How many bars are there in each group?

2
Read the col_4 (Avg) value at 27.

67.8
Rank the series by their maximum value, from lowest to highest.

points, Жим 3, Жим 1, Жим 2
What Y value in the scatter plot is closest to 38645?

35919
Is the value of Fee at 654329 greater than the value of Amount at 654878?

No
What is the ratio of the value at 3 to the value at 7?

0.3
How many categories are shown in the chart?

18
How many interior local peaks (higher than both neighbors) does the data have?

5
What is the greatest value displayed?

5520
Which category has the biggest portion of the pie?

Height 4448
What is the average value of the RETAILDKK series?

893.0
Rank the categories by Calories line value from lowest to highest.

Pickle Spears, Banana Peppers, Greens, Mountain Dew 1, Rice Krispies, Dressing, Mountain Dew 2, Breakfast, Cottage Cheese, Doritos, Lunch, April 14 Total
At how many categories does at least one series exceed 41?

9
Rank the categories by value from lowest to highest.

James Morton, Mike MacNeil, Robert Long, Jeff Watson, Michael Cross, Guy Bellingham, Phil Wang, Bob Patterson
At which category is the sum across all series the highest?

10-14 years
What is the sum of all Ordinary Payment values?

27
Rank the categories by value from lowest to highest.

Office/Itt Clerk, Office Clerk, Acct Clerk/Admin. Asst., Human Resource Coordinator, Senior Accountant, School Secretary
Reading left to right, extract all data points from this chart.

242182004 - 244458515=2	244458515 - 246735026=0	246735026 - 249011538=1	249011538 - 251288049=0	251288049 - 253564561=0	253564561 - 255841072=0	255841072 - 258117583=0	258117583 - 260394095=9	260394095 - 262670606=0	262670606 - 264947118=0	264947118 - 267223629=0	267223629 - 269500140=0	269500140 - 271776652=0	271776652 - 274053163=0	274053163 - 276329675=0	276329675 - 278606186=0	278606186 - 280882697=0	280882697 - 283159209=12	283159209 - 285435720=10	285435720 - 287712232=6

-=-=-=-=-

Directive: Copy every line of the material above that contains the word "What", treating uppercase and lowercase as different.

The answer:
What Y value in the scatter plot is closest to 38645?
What is the ratio of the value at 3 to the value at 7?
What is the greatest value displayed?
What is the average value of the RETAILDKK series?
What is the sum of all Ordinary Payment values?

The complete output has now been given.